Les explications de l’auteure sont moins convaincantes parfois, du fait que certaines prescriptions sont inscrites clairement dans le texte coranique : concernant les châtiments corporels que l’époux peut infliger à son épouse, l’auteure a beau faire appel à la sémantique, il semble clair que dans le contexte du verset, il ne peut s’agir que de frapper, sans violence, mais de frapper. De même concernant le témoignage d’une femme face à celui d’un homme, même si l’auteur rappelle qu’il ne s’agit que d’un témoignage pour dette et qu’en cas d’adultère le témoignage de l’homme vaut celui de la femme, il n’en demeure pas moins que cette inégalité est clairement inscrite dans le texte. Il en est de même de l’inégalité en matière d’héritage.

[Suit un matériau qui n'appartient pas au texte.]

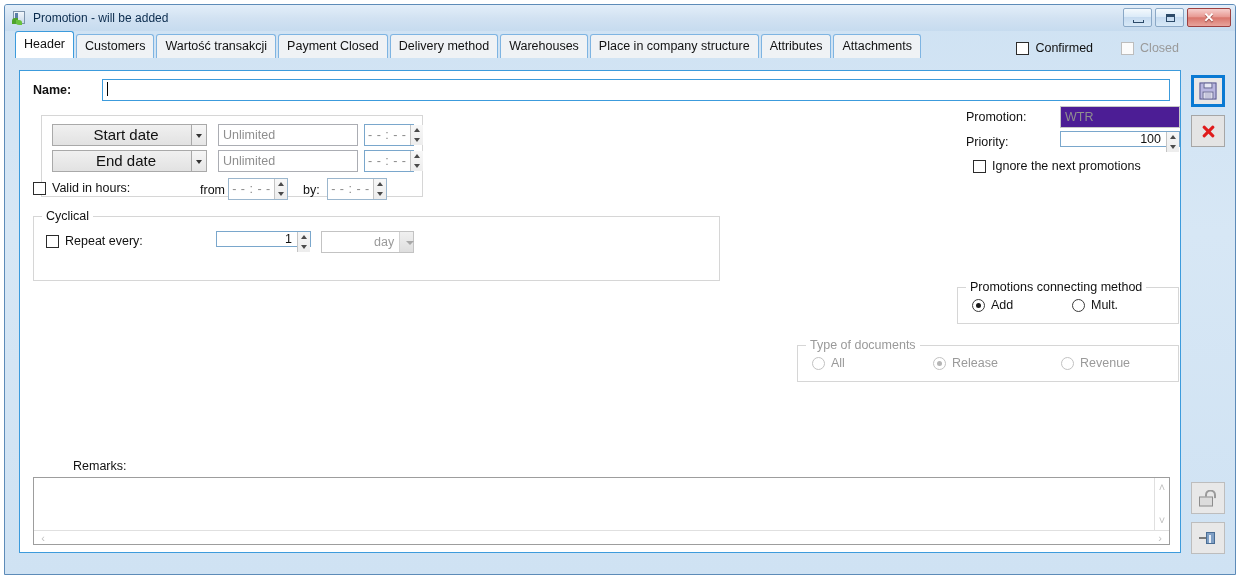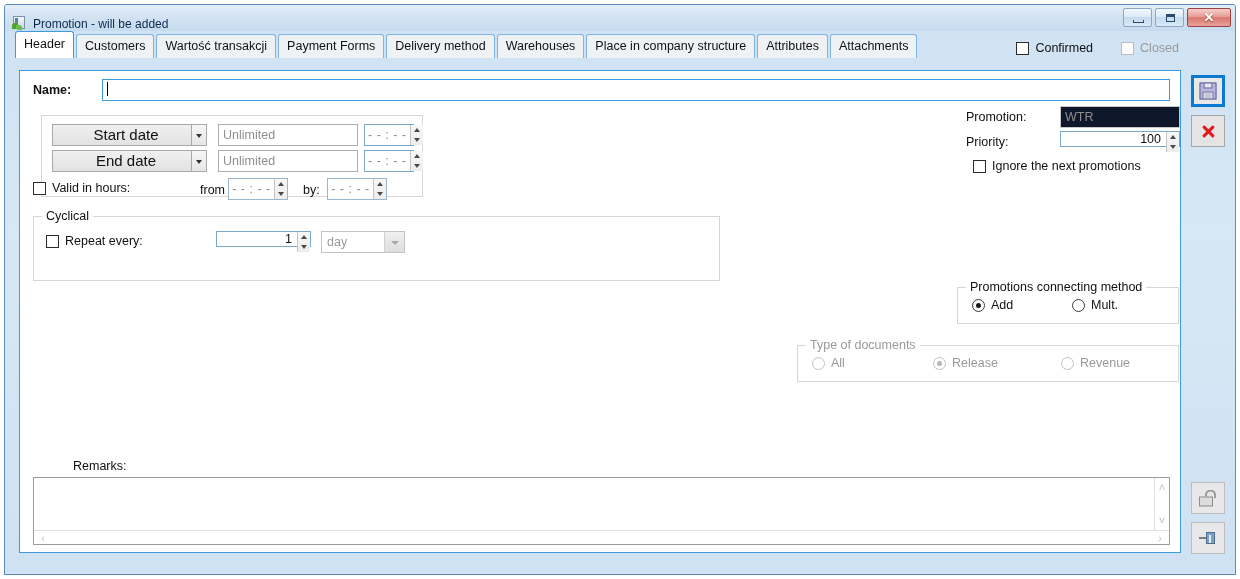--- a/index.html
+++ b/index.html
@@ -26,7 +26,7 @@
     position: relative;
     height: 26px;
     display: flex;
-    align-items: flex-end;
+    align-items: center;
     padding-left: 6px;
     background: linear-gradient(to bottom, #e3eef9 0%, #d2e2f2 50%, #c6dbef 100%);
     border-radius: 2px 2px 0 0;

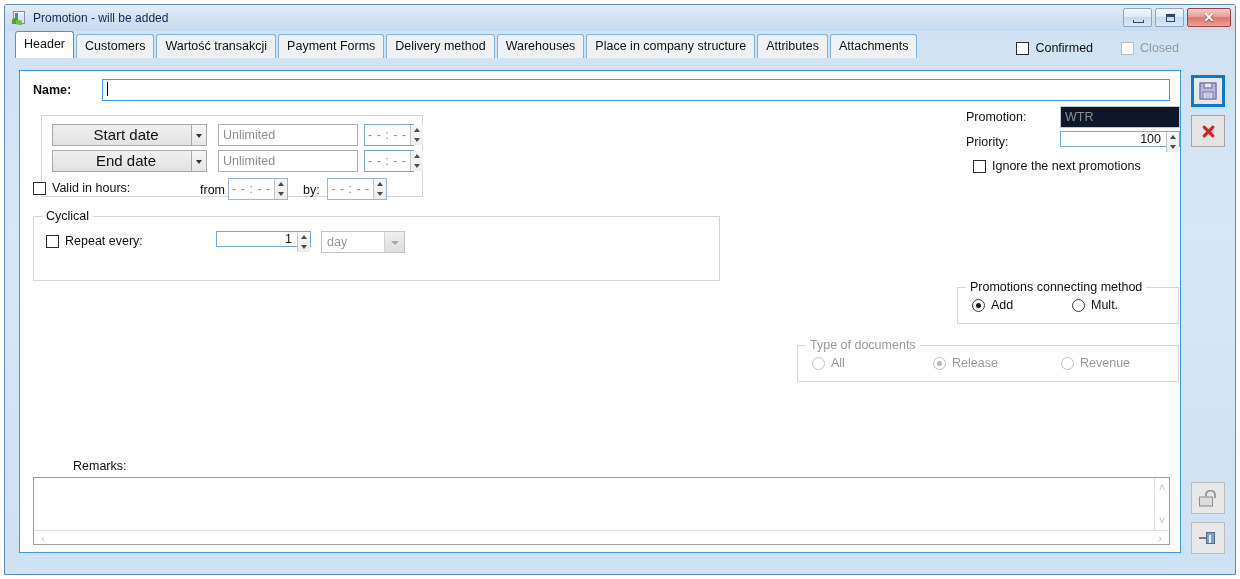--- a/index.html
+++ b/index.html
@@ -390,7 +390,7 @@
     <div class="tab active">Header</div>
     <div class="tab">Customers</div>
     <div class="tab">Wartość transakcji</div>
-    <div class="tab">Payment Forms</div>
+    <div class="tab">Payment Closed</div>
     <div class="tab">Delivery method</div>
     <div class="tab">Warehouses</div>
     <div class="tab">Place in company structure</div>

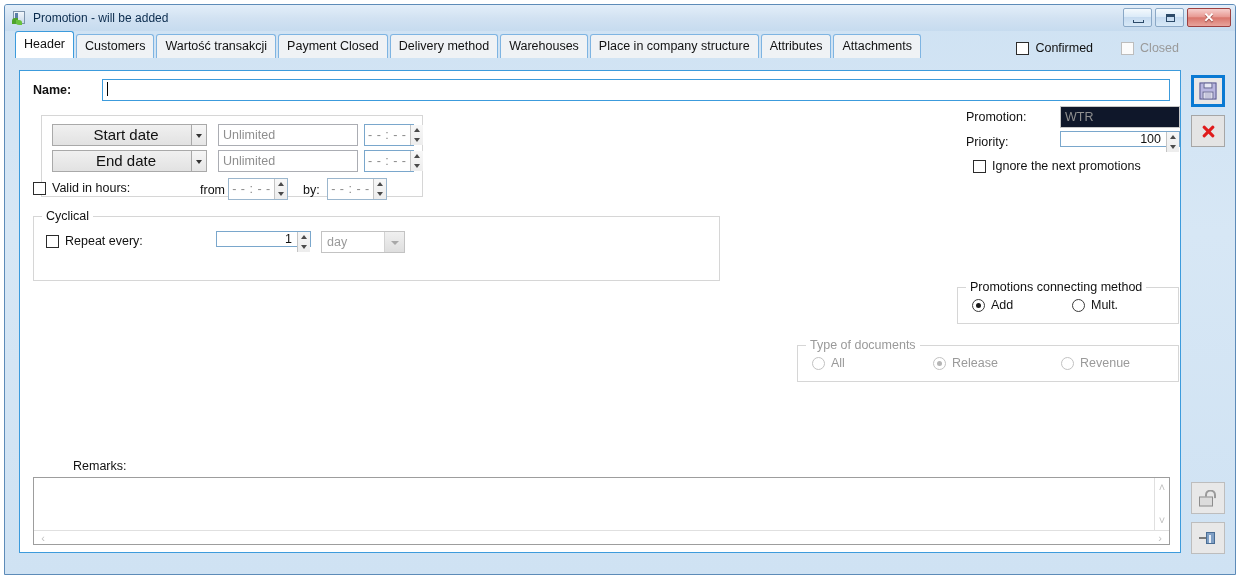--- a/index.html
+++ b/index.html
@@ -216,7 +216,7 @@
   }
   .txt.focused { border:1px solid #3c9bdc; }
   .txt.ph { color:#8f8f8f; }
-  .txt.readonly { color:#8f8f8f; background:#0f172a; border:1px solid #c8c8c8; }
+  .txt.readonly { color:#8f8f8f; background:#4c1d95; border:1px solid #c8c8c8; }
 
   .caret {
     display:inline-block; width:1px; height:14px; background:#000;

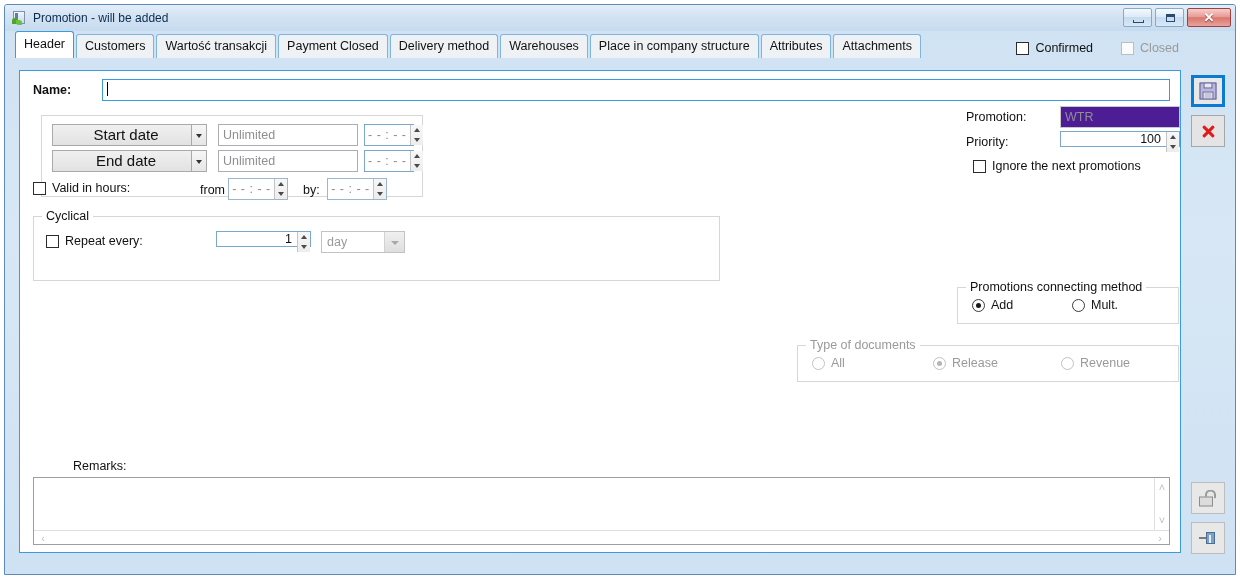--- a/index.html
+++ b/index.html
@@ -475,7 +475,7 @@
             <span class="dn"></span>
           </span>
       </div>
-      <div class="combo" style="position:absolute; left:287px; top:14px; width:84px;">
+      <div class="combo" style="position:absolute; left:287px; top:14px; width:93px;padding-left:47px;">
         <span class="val">day</span>
         <span class="arrow"></span>
       </div>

Certes, ce qui est explicite dans le texte coranique peut-être difficilement remis en cause. Cependant, il faut ici rappeler que nombre de concepts, l’esclavage, la loi du talion, etc., présents dans le Coran, sont tombés en désuétude au fil des siècles…

Ce livre instructif et reposant sur une connaissance approfondie des textes religieux, mériterait l’ouverture d’un débat serein sur ce qu’est l’islam dans le monde moderne.  

 

Asma Lamrabet : Islam et femmes, les questions qui fâchent, Casablanca, En toutes lettres, 2017, 211p.